Goldman Sachs economists have made a further cut to their Q2 outlook for the US economy, blaming the revision on a number of anecdotal factors and "sky-high jobless claims numbers" resulting from the coronavirus outbreak. They now expect US economic growth to fall at a annualised rate of 34% during the quarter on a sequential basis against their original estimate of a 24% fall.
Some Wall Street traders are forgoing working from home and trading from their largely empty corporate offices, where they are better equipped to capitalize on the current volatility-driven frenzy. Many traders working from the office see this time as a seminal moment in their careers.
US equities have endured the worst quarter since the financial crisis, with all leading indices ending the first quarter in negative territory. The S&P 500 closed at 2,584.59 Tuesday, giving a Q1 loss of 20%; the Dow Jones Industrial Average ended at 21,917.16, with a Q1 loss of 23%; and the Nasdaq composite closed at 7,700.1, resulting in a Q1 loss of 14%.
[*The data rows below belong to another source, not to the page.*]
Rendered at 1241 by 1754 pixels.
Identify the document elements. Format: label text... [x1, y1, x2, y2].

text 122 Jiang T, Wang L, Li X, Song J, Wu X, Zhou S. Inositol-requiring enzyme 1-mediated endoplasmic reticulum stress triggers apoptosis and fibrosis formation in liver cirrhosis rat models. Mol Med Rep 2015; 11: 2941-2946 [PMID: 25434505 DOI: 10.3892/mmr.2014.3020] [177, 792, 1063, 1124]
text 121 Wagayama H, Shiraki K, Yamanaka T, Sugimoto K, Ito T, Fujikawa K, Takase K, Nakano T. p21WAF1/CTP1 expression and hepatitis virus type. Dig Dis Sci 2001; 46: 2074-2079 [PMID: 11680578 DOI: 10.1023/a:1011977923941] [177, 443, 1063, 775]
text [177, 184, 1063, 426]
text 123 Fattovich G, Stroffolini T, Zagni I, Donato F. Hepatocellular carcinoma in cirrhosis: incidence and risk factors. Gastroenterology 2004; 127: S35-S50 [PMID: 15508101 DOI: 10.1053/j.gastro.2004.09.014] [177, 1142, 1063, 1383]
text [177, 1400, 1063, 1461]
HSBC, RBS, Standard Chartered, Lloyds and Barclays have complied with a request from the UK's Prudential Regulation Authority and agreed they will scrap their 2019 and 2020 dividend payments to preserve capital during the coronavirus outbreak. The lenders also pledged to review their planned bonus payments.
Euronext has invited input from market participants on reducing trading hours in European markets from the current 8am-4:30pm GMT, to either 9am-4pm or 9:30am-4:30pm. Industry groups including the Association for Financial Markets in Europe have called for hours to be reviewed.
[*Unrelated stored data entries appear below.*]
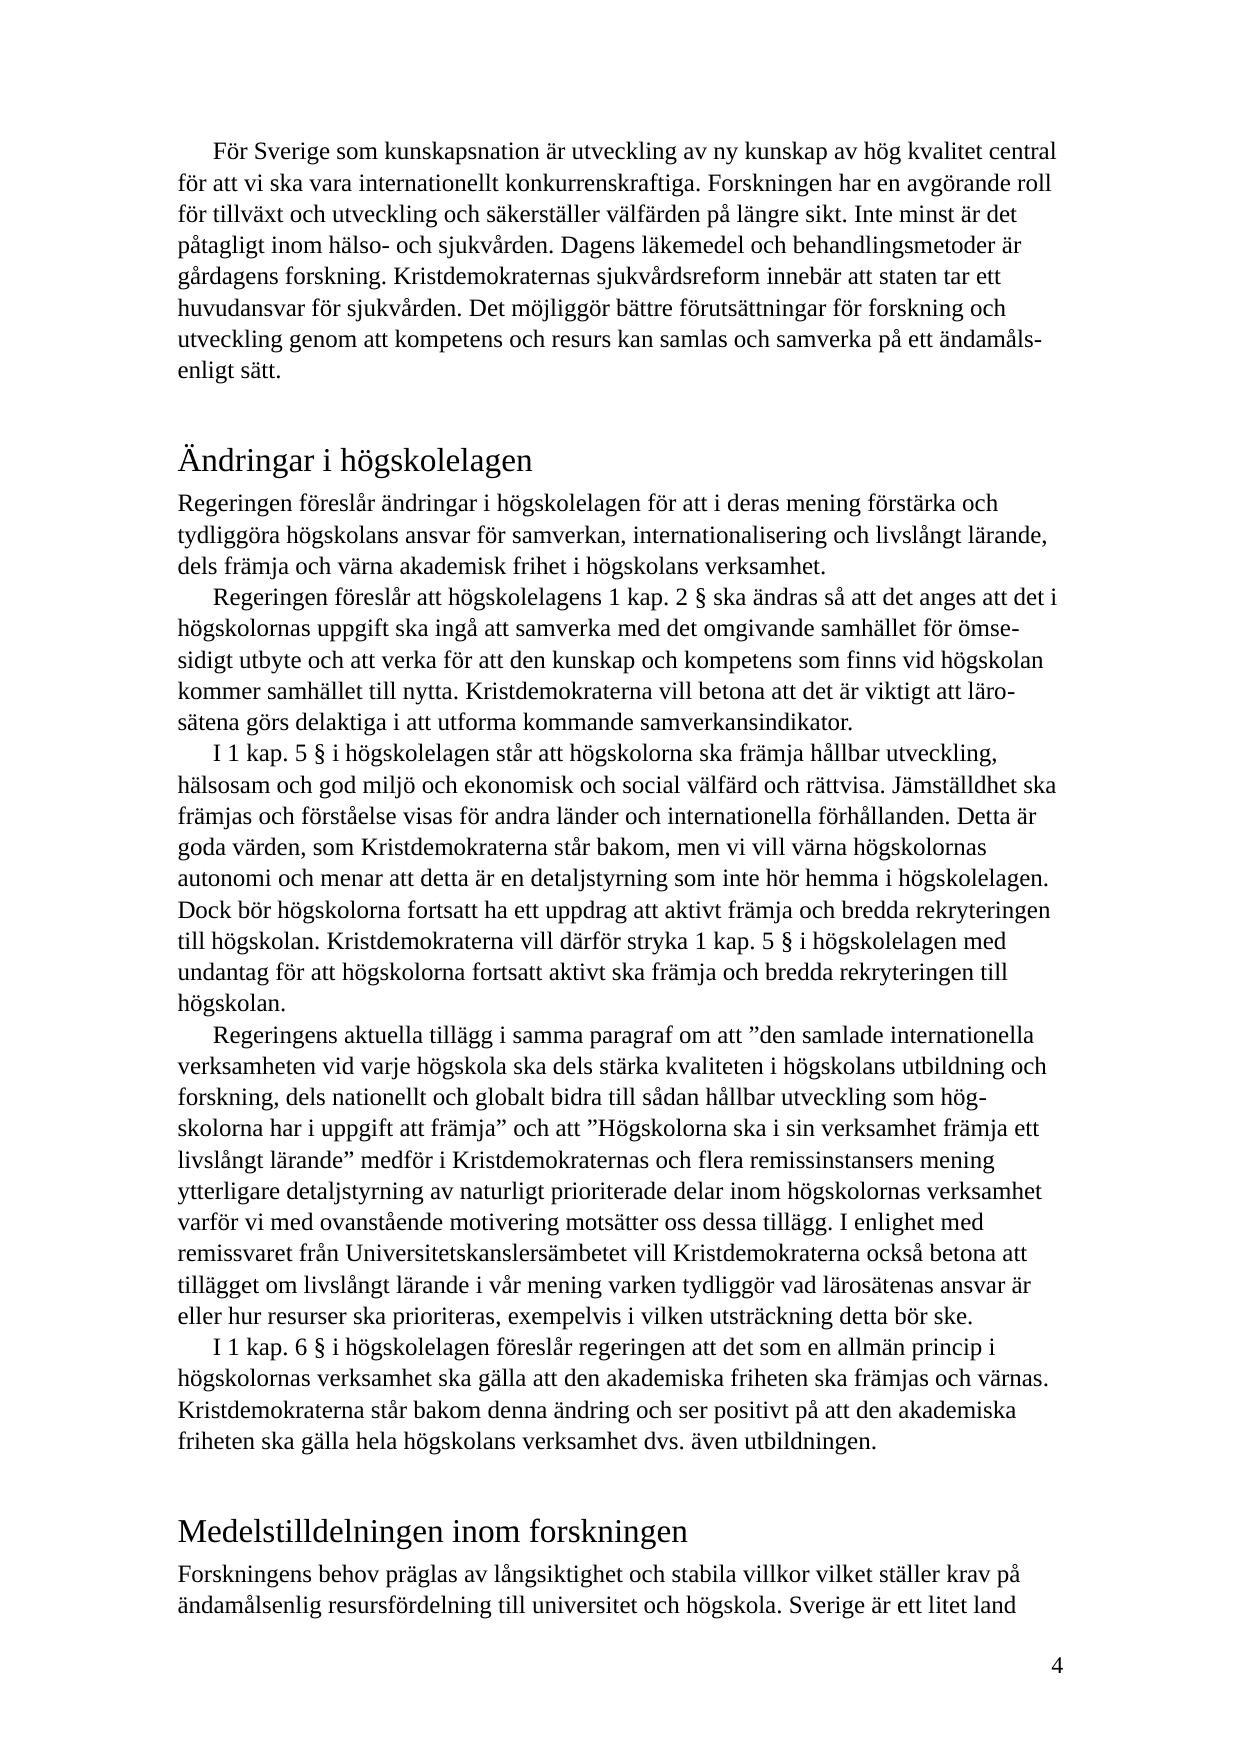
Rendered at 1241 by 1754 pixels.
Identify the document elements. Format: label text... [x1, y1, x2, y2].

text Regeringen föreslår ändringar i högskolelagen för att i deras mening förstärka och tydliggöra högskolans ansvar för samverkan, internationalisering och livslångt lärande, dels främja och värna akademisk frihet i högskolans verksamhet. [177, 486, 1063, 580]
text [177, 1557, 1063, 1619]
text För Sverige som kunskapsnation är utveckling av ny kunskap av hög kvalitet central för att vi ska vara internationellt konkurrenskraftiga. Forskningen har en avgörande roll för tillväxt och utveckling och säkerställer välfärden på längre sikt. Inte minst är det påtagligt inom hälso- och sjukvården. Dagens läkemedel och behandlingsmetoder är gårdagens forskning. Kristdemokraternas sjukvårdsreform innebär att staten tar ett huvudansvar för sjukvården. Det möjliggör bättre förutsättningar för forskning och utveckling genom att kompetens och resurs kan samlas och samverka på ett ändamålsenligt sätt. [177, 134, 1063, 384]
text Regeringen föreslår att högskolelagens 1 kap. 2 § ska ändras så att det anges att det i högskolornas uppgift ska ingå att samverka med det omgivande samhället för ömsesidigt utbyte och att verka för att den kunskap och kompetens som finns vid högskolan kommer samhället till nytta. Kristdemokraterna vill betona att det är viktigt att lärosätena görs delaktiga i att utforma kommande samverkansindikator. [177, 580, 1063, 736]
subtitle Ändringar i högskolelagen [177, 446, 1063, 478]
subtitle Medelstilldelningen inom forskningen [177, 1517, 1063, 1548]
text Regeringens aktuella tillägg i samma paragraf om att ”den samlade internationella verksamheten vid varje högskola ska dels stärka kvaliteten i högskolans utbildning och forskning, dels nationellt och globalt bidra till sådan hållbar utveckling som högskolorna har i uppgift att främja” och att ”Högskolorna ska i sin verksamhet främja ett livslångt lärande” medför i Kristdemokraternas och flera remissinstansers mening ytterligare detaljstyrning av naturligt prioriterade delar inom högskolornas verksamhet varför vi med ovanstående motivering motsätter oss dessa tillägg. I enlighet med remissvaret från Universitetskanslersämbetet vill Kristdemokraterna också betona att tillägget om livslångt lärande i vår mening varken tydliggör vad lärosätenas ansvar är eller hur resurser ska prioriteras, exempelvis i vilken utsträckning detta bör ske. [177, 1017, 1063, 1330]
text I 1 kap. 5 § i högskolelagen står att högskolorna ska främja hållbar utveckling, hälsosam och god miljö och ekonomisk och social välfärd och rättvisa. Jämställdhet ska främjas och förståelse visas för andra länder och internationella förhållanden. Detta är goda värden, som Kristdemokraterna står bakom, men vi vill värna högskolornas autonomi och menar att detta är en detaljstyrning som inte hör hemma i högskolelagen. Dock bör högskolorna fortsatt ha ett uppdrag att aktivt främja och bredda rekryteringen till högskolan. Kristdemokraterna vill därför stryka 1 kap. 5 § i högskolelagen med undantag för att högskolorna fortsatt aktivt ska främja och bredda rekryteringen till högskolan. [177, 736, 1063, 1017]
text I 1 kap. 6 § i högskolelagen föreslår regeringen att det som en allmän princip i högskolornas verksamhet ska gälla att den akademiska friheten ska främjas och värnas. Kristdemokraterna står bakom denna ändring och ser positivt på att den akademiska friheten ska gälla hela högskolans verksamhet dvs. även utbildningen. [177, 1330, 1063, 1455]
The coronavirus outbreak has forced many European firms to suspend their annual general meetings where they would have ratified dividend payouts, which means market-makers cannot price futures and options contracts based on the Eurostoxx 50 index futures valuations.
Research from GraniteShares shows that the number of net short positions reported to the UK's Financial Conduct Authority in early March jumped 40% over the same time last year. The FCA saw 712 short positions reported between March 2 and March 16, compared to 507 short positions in 2019.
Market participants have applauded a decision by the European Securities and Markets Authority to delay enforcement of the Securities Financing Transactions Regulation until July, but many have pressed ahead with preparation for compliance. "July will be here before we know it, so although this gives firms time to work through any integration issues, they can't take their foot off the pedal," says Linda Coffman, executive vice president at SmartStream Technologies.
Deutsche Bank executives are reportedly revising their plan unveiled last July to revive the bank's fortunes, as it has encountered significant disruption due to the coronavirus outbreak.